Question: How can I adjust my morning and night routine to get the most out of my working day? Sunarti, Indonesia

Sharing morning routines has become a bit of a trope on sites like LinkedIn. But if you can ignore people’s attempts to outdo each other’s routines – usually involving 5am ice-baths or some such – there are some things that make a lot of sense.

Firstly, having any routine is helpful, especially as so many people now have flexible working arrangements or can work from home. It is incumbent upon you to have some self-discipline.

Having a regular time to get up and go to bed is good sleep hygiene, and getting enough sleep is critical for mental and physical health.

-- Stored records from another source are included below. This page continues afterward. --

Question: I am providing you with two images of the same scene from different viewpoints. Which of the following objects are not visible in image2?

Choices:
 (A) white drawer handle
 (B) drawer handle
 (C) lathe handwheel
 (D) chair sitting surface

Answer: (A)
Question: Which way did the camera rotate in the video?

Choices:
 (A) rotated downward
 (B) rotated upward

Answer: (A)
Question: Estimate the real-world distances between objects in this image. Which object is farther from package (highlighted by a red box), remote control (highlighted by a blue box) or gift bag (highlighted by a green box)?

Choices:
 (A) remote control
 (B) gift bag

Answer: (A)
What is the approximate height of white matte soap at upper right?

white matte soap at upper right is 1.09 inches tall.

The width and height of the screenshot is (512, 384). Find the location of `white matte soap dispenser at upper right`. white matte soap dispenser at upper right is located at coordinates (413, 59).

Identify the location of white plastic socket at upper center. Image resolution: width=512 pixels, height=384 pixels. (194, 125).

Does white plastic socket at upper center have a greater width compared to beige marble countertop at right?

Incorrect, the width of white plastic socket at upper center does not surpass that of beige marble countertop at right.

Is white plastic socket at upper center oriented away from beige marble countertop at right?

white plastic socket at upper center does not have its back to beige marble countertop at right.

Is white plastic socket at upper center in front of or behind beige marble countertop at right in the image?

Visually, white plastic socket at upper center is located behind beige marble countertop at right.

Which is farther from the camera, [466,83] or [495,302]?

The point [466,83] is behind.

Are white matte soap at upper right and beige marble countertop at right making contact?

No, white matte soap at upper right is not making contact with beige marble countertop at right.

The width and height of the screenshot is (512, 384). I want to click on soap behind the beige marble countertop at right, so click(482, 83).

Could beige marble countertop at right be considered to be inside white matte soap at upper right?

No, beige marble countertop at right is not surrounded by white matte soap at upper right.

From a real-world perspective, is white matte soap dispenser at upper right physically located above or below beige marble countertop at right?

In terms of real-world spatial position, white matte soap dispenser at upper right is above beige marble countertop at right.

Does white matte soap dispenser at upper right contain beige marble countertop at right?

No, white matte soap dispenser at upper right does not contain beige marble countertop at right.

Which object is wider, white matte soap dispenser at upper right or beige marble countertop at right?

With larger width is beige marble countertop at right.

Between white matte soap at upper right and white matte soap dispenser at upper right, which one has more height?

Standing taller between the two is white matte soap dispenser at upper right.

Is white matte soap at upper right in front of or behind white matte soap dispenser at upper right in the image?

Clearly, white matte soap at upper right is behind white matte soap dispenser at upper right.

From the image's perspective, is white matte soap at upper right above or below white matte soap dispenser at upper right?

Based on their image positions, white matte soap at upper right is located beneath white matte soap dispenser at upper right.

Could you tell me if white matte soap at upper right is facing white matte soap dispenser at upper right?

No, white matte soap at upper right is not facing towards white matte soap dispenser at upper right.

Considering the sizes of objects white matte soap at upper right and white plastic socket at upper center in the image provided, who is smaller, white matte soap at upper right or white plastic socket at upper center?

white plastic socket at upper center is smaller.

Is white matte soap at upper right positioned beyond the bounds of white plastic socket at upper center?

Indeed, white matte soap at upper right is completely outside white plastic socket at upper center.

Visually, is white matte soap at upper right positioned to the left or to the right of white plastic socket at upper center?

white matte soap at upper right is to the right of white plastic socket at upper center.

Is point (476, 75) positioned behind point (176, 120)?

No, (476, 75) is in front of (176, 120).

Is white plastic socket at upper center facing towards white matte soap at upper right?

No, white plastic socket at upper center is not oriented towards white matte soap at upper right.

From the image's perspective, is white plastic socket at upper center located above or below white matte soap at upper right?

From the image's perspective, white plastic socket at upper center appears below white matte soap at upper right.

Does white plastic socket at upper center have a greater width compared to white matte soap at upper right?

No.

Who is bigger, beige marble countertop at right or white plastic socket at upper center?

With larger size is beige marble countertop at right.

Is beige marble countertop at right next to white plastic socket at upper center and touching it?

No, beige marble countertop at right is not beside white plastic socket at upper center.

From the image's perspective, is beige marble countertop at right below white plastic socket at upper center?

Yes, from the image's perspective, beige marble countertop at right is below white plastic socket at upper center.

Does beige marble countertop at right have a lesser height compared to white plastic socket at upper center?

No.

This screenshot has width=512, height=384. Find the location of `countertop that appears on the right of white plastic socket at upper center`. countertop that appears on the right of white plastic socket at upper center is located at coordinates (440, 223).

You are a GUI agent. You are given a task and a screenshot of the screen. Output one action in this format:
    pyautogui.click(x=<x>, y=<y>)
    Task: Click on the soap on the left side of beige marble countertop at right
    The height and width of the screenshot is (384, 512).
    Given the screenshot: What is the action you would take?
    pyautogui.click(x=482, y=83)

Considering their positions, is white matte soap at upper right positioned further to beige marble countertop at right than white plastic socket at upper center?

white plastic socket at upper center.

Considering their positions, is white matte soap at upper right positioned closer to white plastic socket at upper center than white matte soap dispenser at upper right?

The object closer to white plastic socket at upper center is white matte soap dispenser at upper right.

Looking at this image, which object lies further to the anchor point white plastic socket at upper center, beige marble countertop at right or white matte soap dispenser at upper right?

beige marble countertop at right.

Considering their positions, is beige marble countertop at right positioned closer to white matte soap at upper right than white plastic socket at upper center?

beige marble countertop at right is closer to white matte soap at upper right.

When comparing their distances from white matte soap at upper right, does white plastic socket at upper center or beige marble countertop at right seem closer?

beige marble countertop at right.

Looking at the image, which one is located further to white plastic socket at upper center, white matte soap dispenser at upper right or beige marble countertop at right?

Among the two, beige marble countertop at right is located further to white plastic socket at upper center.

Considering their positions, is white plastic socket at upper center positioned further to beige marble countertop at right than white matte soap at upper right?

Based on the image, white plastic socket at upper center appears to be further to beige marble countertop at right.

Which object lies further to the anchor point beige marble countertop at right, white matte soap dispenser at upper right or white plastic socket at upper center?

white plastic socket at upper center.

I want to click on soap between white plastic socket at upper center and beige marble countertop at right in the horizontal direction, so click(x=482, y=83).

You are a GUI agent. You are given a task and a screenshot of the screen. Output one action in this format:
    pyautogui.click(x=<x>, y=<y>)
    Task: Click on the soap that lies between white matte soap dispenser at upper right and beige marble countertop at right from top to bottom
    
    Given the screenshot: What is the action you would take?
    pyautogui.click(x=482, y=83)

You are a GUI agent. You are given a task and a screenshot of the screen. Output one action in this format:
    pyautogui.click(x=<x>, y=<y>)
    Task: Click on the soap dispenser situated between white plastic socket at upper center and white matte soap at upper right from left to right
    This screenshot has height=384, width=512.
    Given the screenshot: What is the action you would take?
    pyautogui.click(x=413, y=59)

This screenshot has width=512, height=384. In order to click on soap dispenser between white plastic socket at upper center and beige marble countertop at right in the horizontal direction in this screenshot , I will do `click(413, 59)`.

The same goes for exercising regularly. My observation is that making this part of a routine means you are far more likely to do it than if it’s something you try to fit in when you can, around other commitments.

Getting your thoughts down on paper, writing out a to-do list and identifying the 2-3 priorities, really helps with focus. Try and reflect on what has been going well, what could be done better, what needs to get done, and what are the top 2-3 priorities over the next few days. You can do this morning or evening.

Some other productivity tips, beyond morning and evening routines, that I also think are really useful are:

Understand your own working rhythm and when you are most productive. If you are a morning person, do the most important stuff then, vice versa if you are an evening person. The same if you know you have more energy at the start or end of the week

Understand your own schedule, and don’t over schedule. In most jobs, unexpected stuff happens. Don’t schedule 8 hours work in a day, schedule 4-5 and leave 3-4 hours free as contingency time.

Don’t multitask, countless studies show this doesn’t work. If you have something important to do, set aside the time to do it, and focus only on that task, nothing else.

Treat sorting out your incoming messages as a separate and distinct task from working on whatever tasks are embedded in the messages.

Turn off all of your notifications. Unfortunately, a lot of the technology we use in the workplace enables us to communicate and share information really quickly, but encourages working habits that reduce productivity.

My final thought on this is not to fetishise productivity. For most of us who are knowledge workers, work is essentially infinite. Your time is finite, and no amount of productivity improvements will change that.

So, setting a limit on how many hours you put in each day and week is important to ensure you have a life outside work.